**PROBLEM TO WORK ON**
Down to the last line, repeat the entries exactly and drop any image.
━━━━━━━━━━━━━━━━━━━━━━━━━━━━━━
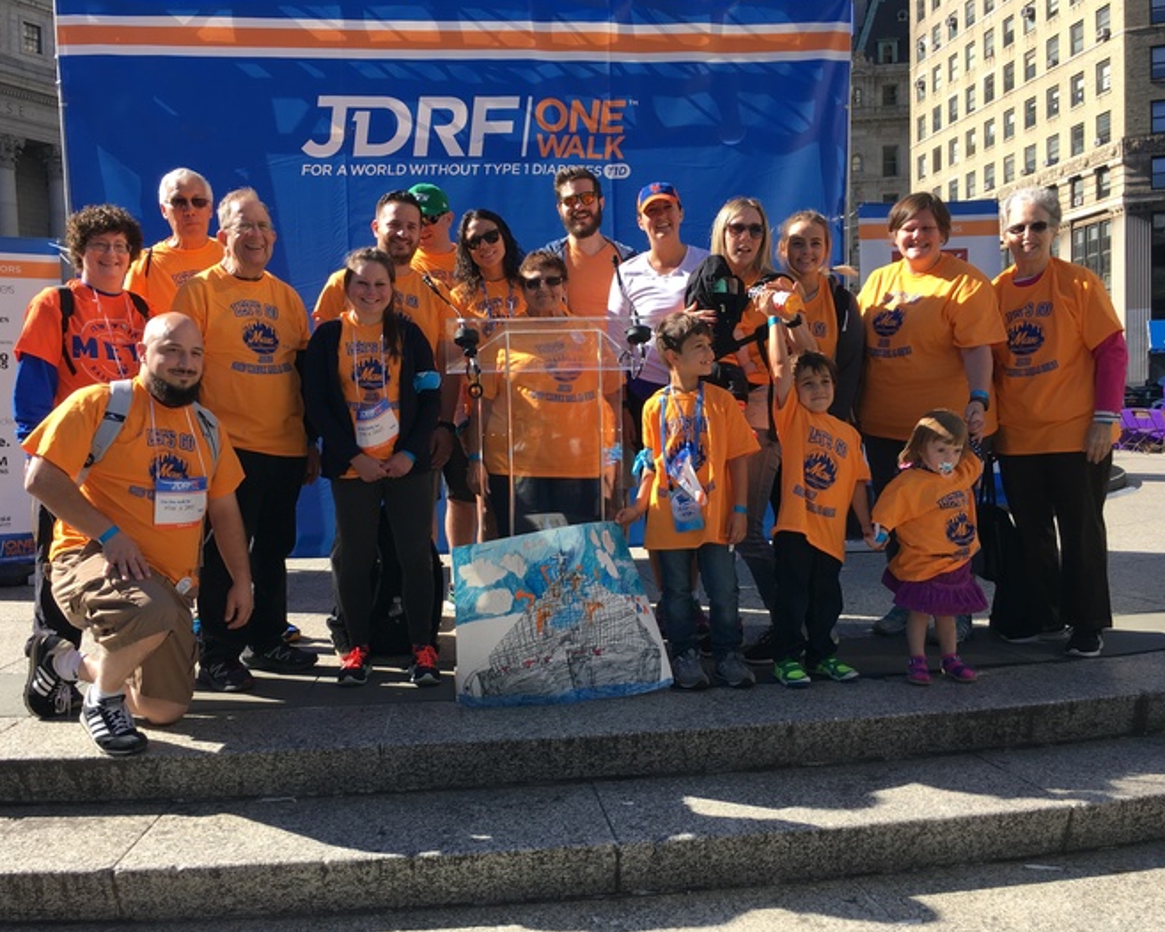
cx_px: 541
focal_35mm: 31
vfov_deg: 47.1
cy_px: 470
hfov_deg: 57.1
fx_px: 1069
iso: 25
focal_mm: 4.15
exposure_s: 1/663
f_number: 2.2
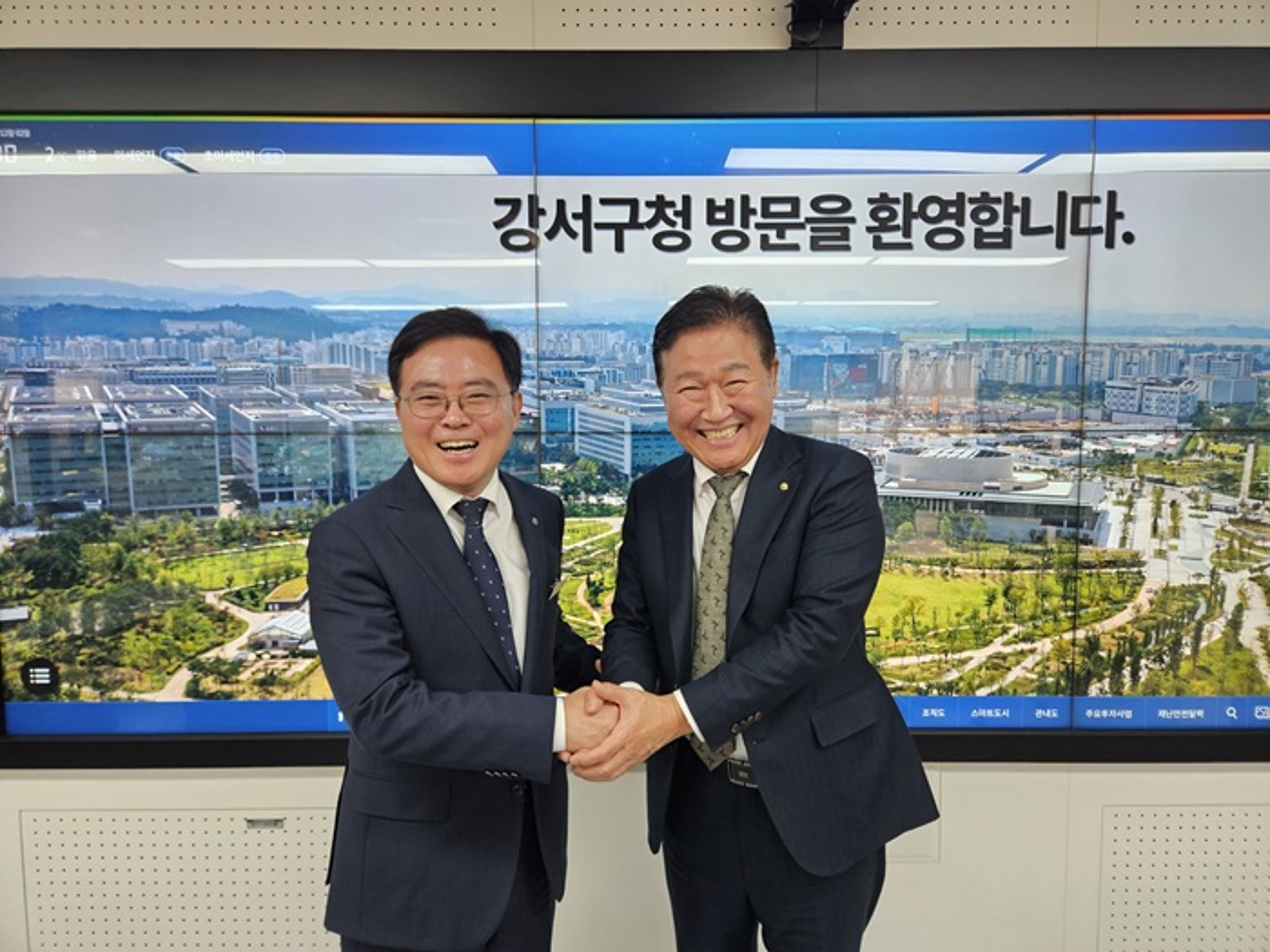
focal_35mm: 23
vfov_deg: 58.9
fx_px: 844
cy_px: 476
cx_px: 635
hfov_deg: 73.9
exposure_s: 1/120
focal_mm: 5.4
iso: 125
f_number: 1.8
━━━━━━━━━━━━━━━━━━━━━━━━━━━━━━
**OUTPUT OF THE EXERCISE**
cx_px: 541
focal_35mm: 31
vfov_deg: 47.1
cy_px: 470
hfov_deg: 57.1
fx_px: 1069
iso: 25
focal_mm: 4.15
exposure_s: 1/663
f_number: 2.2
focal_35mm: 23
vfov_deg: 58.9
fx_px: 844
cy_px: 476
cx_px: 635
hfov_deg: 73.9
exposure_s: 1/120
focal_mm: 5.4
iso: 125
f_number: 1.8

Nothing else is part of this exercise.